> **Work item**: Transcribe every entry exactly, leaving out any pictures.

Data in this exercise START

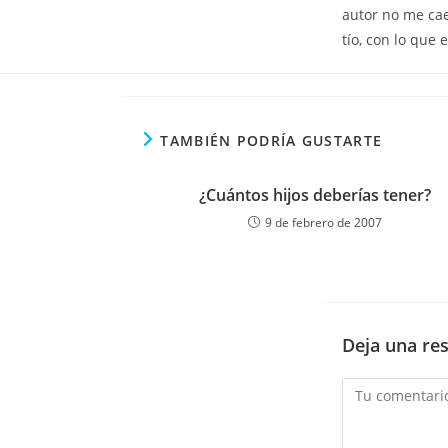
autor no me ca
tío, con lo que 
TAMBIÉN PODRÍA GUSTARTE
¿Cuántos hijos deberías tener?
9 de febrero de 2007
Deja una re
Comentario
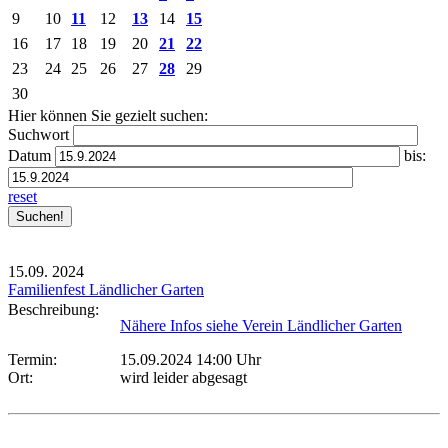
9
10
11
12
13
14
15
16
17
18
19
20
21
22
23
24
25
26
27
28
29
30
Hier können Sie gezielt suchen:
Suchwort
Datum
bis:
reset
15.09.
2024
Familienfest Ländlicher Garten
Beschreibung:
Nähere Infos siehe Verein Ländlicher Garten
Termin:
15.09.2024 14:00 Uhr
Ort:
wird leider abgesagt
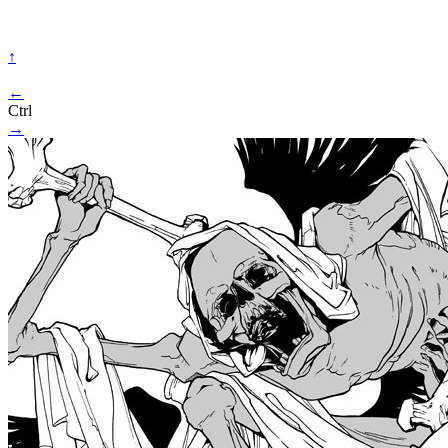
↑
←
Ctrl
→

Data in this exercise END

> **Completed task**:
autor no me ca
tío, con lo que 
TAMBIÉN PODRÍA GUSTARTE
¿Cuántos hijos deberías tener?
9 de febrero de 2007
Deja una re
Comentario
9
10
11
12
13
14
15
16
17
18
19
20
21
22
23
24
25
26
27
28
29
30
Hier können Sie gezielt suchen:
Suchwort
Datum
bis:
reset
15.09.
2024
Familienfest Ländlicher Garten
Beschreibung:
Nähere Infos siehe Verein Ländlicher Garten
Termin:
15.09.2024 14:00 Uhr
Ort:
wird leider abgesagt
↑
←
Ctrl
→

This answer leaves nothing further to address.